Port Adelaide (99) v Hawthorn (91)
Adelaide Oval before the siren is like being stuck at some horrendous 40th birthday party in Semaphore, all those drunken Port fans singing INXS at the top of their lungs.
It’s enough to rattle the best of us and it certainly rattled the Hawks who proceeded to forget to play for the first half.
That’s not to say the Power weren’t very good. They had Grey and Wines out but that didn’t stop them playing like someone on the amateur setting of FIFA.
In the first quarter, goals were flying in from everywhere and the Hawks looked more like 2008 Melbourne than back-to-back premiers.
The Power were up by 58-points in the second and it seemed you could safely flick over to catch the beginning of Freo v Sydney.
The Hawks though were coming, with the Channel Seven commentary team barracking for them like their life depended on it.
Hawthorn booted 10 goals to three in the second half and it seemed like the Power were going to let this one slip.
In the end, the Power fell over the line by eight points, in a manner similar to when you make it home to bed after a big night. It’s not pretty but you made it.
The Hawks impressed me with their comeback and it proves that they can compete against the top teams.
Fremantle (74) v Sydney (60)
Much like the other big game of the night, Fremantle set off at a rate of knots in the first half and any other side would have been gone.
The Swans seemed shocked by Fremantle’s pace and attack on the ball in the early stages and faced a 48 points deficit at half-time.
Perhaps the Swans were a bit in shock at how expensive it is in Perth?
The second half saw Sydney turn it all around and suddenly the hunter became the hunted. In the last quarter it got down to three points and if it wasn’t for some poor goal kicking, Sydney could have pinched this one.
Much like the Power/Hawks game, this one didn’t teach us much except that all these sides are all very good.
Brisbane (65) v West Coast (118)
Speaking of very good teams…
Brisbane put on the sort of inept display that must have Queenslanders salivating over next week’s Q Clash.
What a game that’s going to be, just two teams turning it over to each other again and again.
It’s very possible it will end in a nil-all draw.
The Eagles were major beneficiaries of the Lions ability to manufacture turnovers even when they seemed impossible.
The fact almost the entire Eagles’ defence is out injured hardly mattered given their opponent was essentially playing defence for them.
Geelong (67) v North Melbourne (83)
You have to go all the way back to Round Two for the last time Hawthorn and Geelong both lost on a weekend. Amazing stat.
Seeing the Scott brothers square off is always a treat on television. It’s like watching an angry mime competition with the key category being ‘feigned outrage’.
This was a difficult one to pick. Geelong are obviously not what they once were and had Jimmy Bartel, Tom Lonergan, Mathew Stokes and Andrew Mackie out, while North are just Norf.

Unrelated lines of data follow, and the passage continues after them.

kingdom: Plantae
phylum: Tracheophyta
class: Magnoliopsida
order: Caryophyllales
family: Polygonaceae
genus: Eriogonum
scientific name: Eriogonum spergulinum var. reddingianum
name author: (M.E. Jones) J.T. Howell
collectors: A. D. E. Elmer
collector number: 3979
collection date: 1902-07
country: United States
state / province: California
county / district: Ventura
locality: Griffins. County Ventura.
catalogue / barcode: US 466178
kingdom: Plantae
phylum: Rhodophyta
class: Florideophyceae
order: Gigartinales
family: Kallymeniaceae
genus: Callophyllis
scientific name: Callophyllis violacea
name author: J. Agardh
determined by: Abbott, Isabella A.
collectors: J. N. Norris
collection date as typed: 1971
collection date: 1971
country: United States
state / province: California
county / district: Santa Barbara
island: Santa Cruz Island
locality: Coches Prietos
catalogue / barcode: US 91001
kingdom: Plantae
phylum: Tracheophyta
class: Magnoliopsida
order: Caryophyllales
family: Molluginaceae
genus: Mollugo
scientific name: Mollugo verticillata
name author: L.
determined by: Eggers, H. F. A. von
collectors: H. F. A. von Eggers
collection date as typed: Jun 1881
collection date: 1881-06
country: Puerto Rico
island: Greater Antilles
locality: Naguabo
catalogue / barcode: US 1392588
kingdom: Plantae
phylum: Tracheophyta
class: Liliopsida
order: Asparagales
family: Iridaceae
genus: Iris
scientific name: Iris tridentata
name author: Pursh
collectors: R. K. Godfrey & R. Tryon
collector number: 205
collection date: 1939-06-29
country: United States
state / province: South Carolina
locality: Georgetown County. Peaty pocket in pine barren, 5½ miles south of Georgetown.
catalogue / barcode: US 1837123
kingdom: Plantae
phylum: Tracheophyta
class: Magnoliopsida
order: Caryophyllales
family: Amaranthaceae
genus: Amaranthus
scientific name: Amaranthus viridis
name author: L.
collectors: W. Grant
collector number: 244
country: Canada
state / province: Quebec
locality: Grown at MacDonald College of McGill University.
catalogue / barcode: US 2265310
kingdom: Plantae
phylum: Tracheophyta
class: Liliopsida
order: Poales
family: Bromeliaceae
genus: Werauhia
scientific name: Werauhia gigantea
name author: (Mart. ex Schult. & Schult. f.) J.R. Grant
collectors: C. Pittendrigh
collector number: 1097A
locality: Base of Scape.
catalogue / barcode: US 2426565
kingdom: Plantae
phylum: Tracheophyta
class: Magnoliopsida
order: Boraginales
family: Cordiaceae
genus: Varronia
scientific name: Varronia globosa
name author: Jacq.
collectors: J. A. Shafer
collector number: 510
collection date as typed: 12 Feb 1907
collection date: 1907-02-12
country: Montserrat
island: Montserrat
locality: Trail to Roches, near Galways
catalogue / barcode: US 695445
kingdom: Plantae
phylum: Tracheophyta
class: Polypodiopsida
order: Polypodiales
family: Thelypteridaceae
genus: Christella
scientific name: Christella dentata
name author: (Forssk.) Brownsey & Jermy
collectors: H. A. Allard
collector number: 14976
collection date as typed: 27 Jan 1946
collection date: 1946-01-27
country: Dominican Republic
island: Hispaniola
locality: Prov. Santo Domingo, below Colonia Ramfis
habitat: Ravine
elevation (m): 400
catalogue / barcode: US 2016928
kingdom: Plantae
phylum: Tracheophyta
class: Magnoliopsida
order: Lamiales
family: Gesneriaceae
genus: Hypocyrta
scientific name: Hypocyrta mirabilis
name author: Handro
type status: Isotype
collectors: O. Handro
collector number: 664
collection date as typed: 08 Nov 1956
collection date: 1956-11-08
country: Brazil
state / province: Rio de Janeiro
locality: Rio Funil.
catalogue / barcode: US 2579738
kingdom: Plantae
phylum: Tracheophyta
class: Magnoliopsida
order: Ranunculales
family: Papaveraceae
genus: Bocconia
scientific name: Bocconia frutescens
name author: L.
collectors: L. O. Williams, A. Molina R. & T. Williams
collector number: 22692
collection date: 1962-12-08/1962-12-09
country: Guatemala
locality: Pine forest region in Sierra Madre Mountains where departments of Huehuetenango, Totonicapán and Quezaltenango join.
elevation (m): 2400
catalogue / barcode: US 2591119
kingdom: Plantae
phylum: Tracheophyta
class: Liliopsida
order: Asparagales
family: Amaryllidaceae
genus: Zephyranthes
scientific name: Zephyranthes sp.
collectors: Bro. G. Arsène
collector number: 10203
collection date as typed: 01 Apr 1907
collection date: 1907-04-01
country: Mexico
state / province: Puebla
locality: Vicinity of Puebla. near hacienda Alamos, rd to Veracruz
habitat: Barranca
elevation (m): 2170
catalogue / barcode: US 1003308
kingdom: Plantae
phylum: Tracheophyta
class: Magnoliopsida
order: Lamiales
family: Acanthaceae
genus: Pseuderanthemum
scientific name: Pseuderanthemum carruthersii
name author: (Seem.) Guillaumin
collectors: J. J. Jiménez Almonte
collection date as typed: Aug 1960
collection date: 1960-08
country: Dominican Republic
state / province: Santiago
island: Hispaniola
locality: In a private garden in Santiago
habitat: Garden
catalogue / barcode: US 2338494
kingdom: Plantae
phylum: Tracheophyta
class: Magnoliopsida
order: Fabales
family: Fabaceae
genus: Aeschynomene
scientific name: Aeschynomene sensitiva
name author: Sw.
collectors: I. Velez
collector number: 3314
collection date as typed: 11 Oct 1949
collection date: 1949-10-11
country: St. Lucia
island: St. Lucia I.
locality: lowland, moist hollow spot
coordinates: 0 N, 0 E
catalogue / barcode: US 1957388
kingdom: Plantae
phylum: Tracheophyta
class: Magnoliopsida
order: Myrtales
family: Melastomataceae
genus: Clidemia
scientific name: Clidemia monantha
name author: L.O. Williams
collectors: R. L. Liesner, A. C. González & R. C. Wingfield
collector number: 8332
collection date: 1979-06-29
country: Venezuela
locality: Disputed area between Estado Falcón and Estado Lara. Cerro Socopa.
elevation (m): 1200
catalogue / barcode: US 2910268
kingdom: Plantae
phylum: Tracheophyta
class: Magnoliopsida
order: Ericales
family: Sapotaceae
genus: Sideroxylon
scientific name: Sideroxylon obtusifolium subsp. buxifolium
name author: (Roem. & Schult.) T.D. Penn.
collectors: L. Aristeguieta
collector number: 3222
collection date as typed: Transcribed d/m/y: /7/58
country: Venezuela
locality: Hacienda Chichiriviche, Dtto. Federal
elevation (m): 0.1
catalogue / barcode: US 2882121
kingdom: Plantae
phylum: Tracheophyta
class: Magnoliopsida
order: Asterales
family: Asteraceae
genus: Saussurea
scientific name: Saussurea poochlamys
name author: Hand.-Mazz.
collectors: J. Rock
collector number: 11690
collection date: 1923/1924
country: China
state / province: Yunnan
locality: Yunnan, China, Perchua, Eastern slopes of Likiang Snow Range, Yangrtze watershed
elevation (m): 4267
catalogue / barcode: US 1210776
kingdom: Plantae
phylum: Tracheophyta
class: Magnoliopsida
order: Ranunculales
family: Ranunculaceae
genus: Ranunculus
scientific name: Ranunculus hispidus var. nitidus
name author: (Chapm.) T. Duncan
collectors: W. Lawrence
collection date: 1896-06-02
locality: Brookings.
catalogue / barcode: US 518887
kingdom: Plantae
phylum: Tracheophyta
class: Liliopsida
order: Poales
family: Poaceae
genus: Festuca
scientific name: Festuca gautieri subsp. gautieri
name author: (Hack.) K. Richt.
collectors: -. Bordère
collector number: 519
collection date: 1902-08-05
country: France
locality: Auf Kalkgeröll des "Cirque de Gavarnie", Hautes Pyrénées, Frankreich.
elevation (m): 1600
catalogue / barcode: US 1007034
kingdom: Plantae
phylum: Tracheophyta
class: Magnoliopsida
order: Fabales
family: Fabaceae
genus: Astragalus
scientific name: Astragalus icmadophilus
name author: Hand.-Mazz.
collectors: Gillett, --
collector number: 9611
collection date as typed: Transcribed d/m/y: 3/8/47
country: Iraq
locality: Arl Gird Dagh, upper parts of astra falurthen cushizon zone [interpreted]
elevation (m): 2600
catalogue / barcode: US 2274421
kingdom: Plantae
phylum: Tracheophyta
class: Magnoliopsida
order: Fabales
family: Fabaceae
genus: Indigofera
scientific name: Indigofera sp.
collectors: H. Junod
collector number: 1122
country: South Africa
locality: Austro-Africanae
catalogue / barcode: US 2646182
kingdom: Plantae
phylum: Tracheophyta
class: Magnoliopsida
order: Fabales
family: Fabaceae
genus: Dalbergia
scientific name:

Geelong started well and Kangaroo fans must have been looking at each other with a resigned ‘here we go again’ look on their faces.
Yet North worked hard to get back in the game and had the advantage of Geelong forgoing surgical passing into the forward line for blindly bombing it high in the air.
Seriously, Geelong should know better than that, their fans certainly did.
Of course, the Cats biggest worry is that Robin Nahas did a lot of the damage against them. Worrying signs.
Western Bulldogs (125) v Adelaide (68)
So the Phil Walsh era was over pretty quick.
Much like Port Adelaide and Fremantle, the Doggies jumped their opponents early but unlike the others, they didn’t let them back in the game.
It was a pretty impressive display from the young Bulldogs. They were tough but more importantly clean and efficient.
Jake Stringer kicked six goals and the Crows had no answers for him. It became more surprising when he didn’t kick a goal when the ball went near him.
Adelaide were definitely poor but you can’t take anything away from the Dogs, they were simply better in every facet of the game and supporters have every right to be up and about.
The young talent at the kennel is scary and it’s exciting to see where they can go.
For the Crows, they’d hope this was a blip not a sign that when they were tested they collapsed.
Their draw gets tougher now and you don’t win the premiership in April apparently. Who knew?